* **Work to complete**
1 - Which component does the bug report list for the issue?
2 - Transcribe the bug report, starting at the words "One of our user" and ending after "structure is preserved).".

[Text shown — start]

Shardul Mahadik created SPARK-38030:
---------------------------------------

             Summary: Query with cast containing non-nullable columns fails 
with AQE on Spark 3.1.1
                 Key: SPARK-38030
                 URL: https://issues.apache.org/jira/browse/SPARK-38030
             Project: Spark
          Issue Type: Bug
          Components: SQL
    Affects Versions: 3.1.1
            Reporter: Shardul Mahadik


One of our user queries failed in Spark 3.1.1 when using AQE with the following 
stacktrace mentioned below (some parts of the plan have been redacted, but the 
structure is preserved).

[Text shown — finish]
[Data extracts — start]

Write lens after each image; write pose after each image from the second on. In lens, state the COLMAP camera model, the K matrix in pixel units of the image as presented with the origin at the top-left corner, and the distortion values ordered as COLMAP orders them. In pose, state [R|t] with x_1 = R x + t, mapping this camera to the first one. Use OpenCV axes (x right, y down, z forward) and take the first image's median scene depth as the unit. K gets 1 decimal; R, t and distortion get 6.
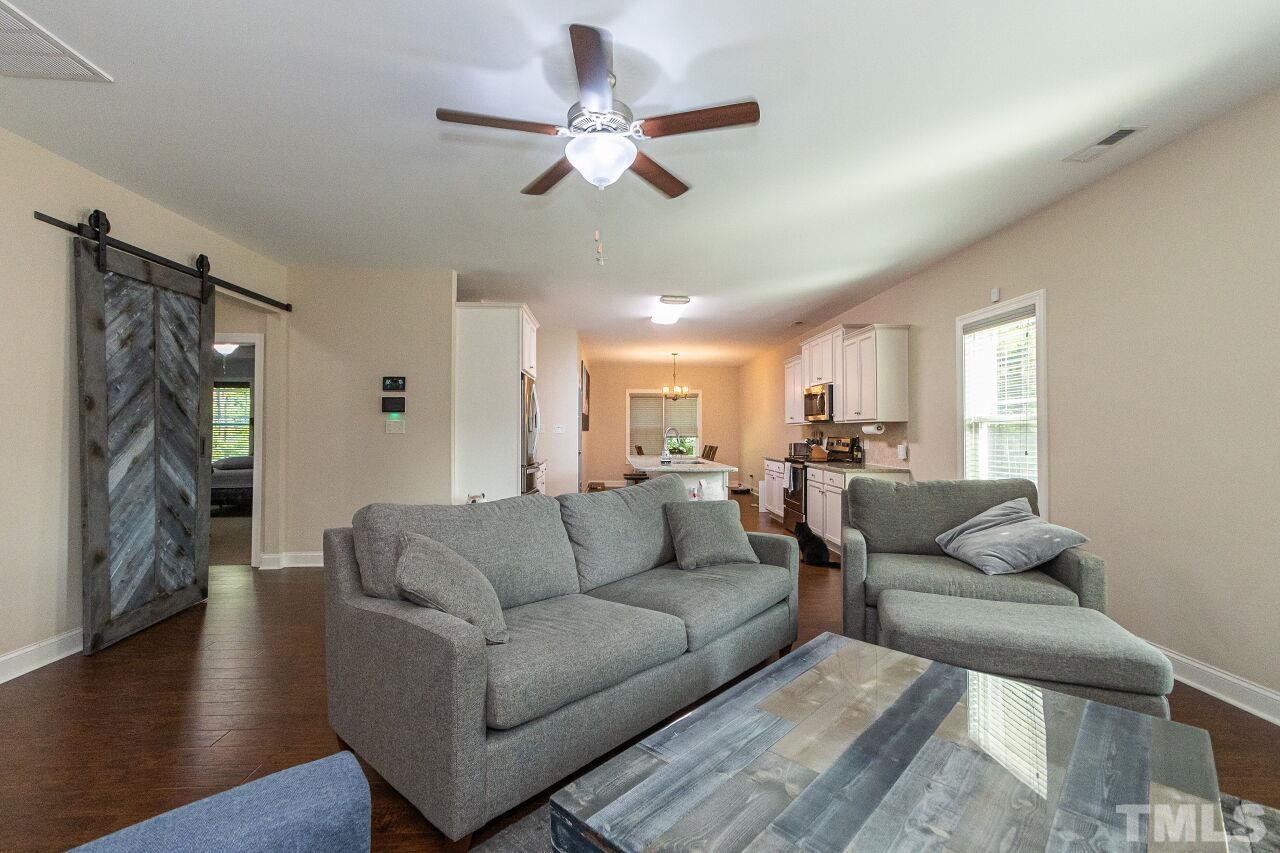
lens RADIAL K [[573.2, 0, 625.7], [0, 573.2, 426.1], [0, 0, 1]] dist [0.000588, 0.000224]
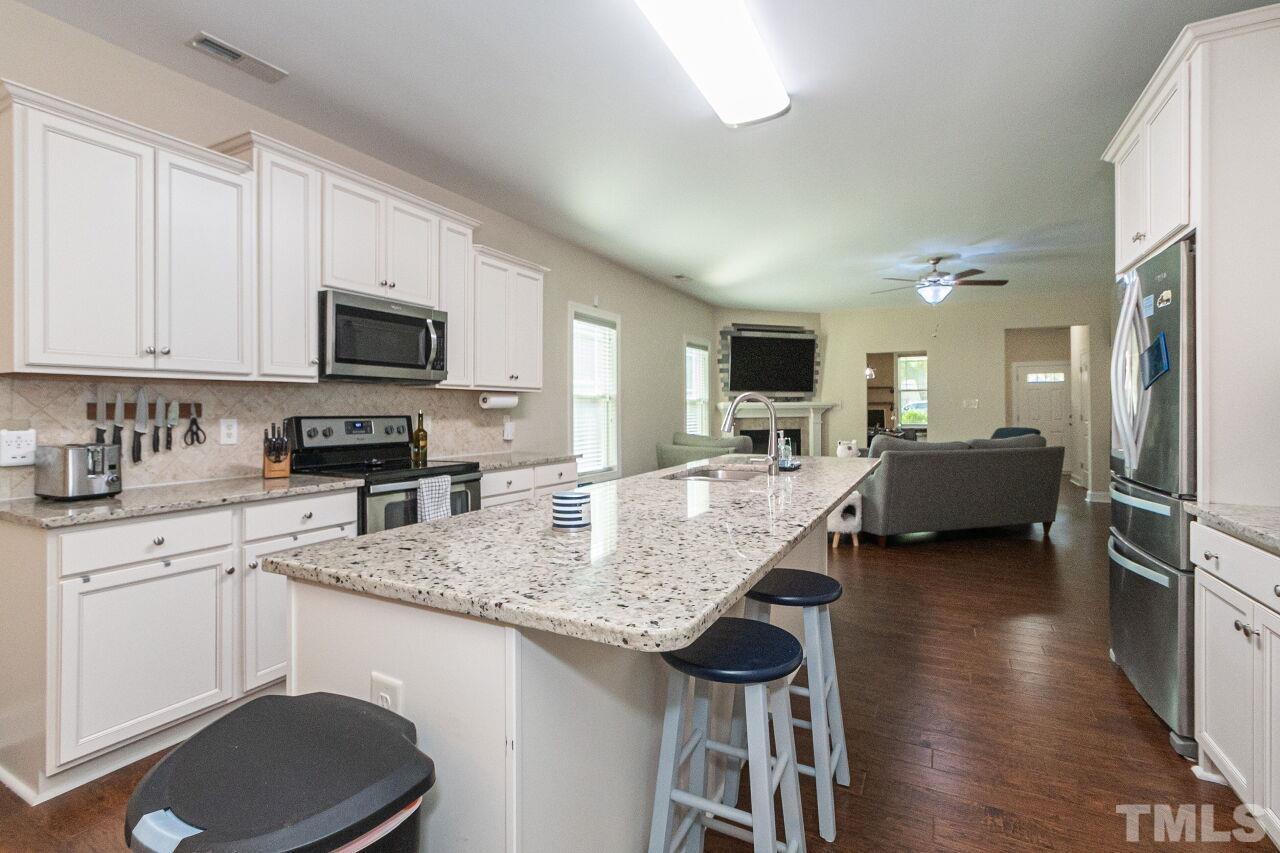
lens RADIAL K [[587.0, 0, 635.8], [0, 587.0, 404.9], [0, 0, 1]] dist [0.001461, 0.000586]
pose [[-0.871428, 0.004526, 0.490503, -0.082154], [-0.003617, 0.999871, -0.015653, 0.025565], [-0.490511, -0.015415, -0.871299, 1.927248]]
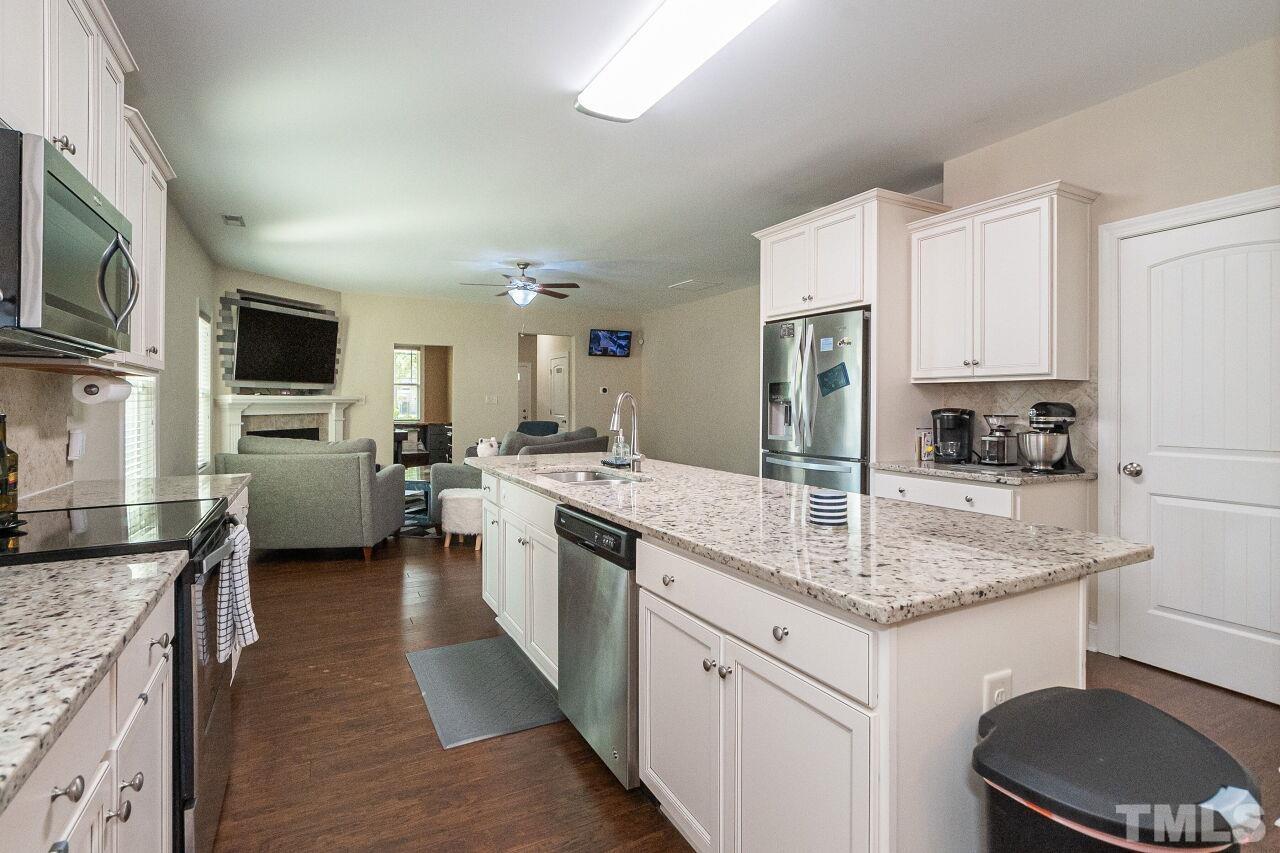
lens RADIAL K [[631.1, 0, 663.1], [0, 631.1, 402.9], [0, 0, 1]] dist [-0.015281, -0.000083]
pose [[-0.886595, -0.005282, -0.462517, 0.358050], [-0.000466, 0.999945, -0.010525, 0.021565], [0.462547, -0.009116, -0.886548, 1.937608]]
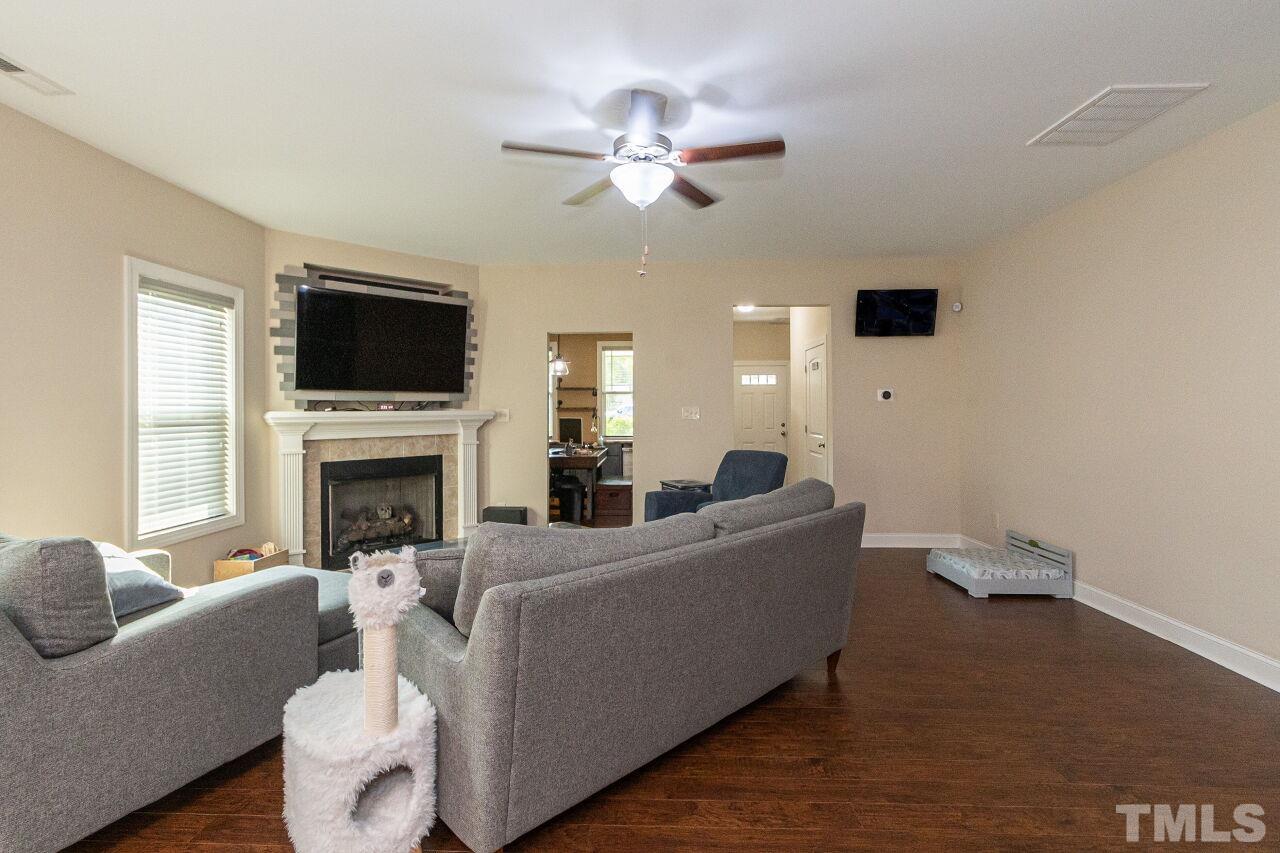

[Data extracts — finish]

* **Problem solutions**
1 - SQL

2 -
One of our user queries failed in Spark 3.1.1 when using AQE with the following 
stacktrace mentioned below (some parts of the plan have been redacted, but the 
structure is preserved).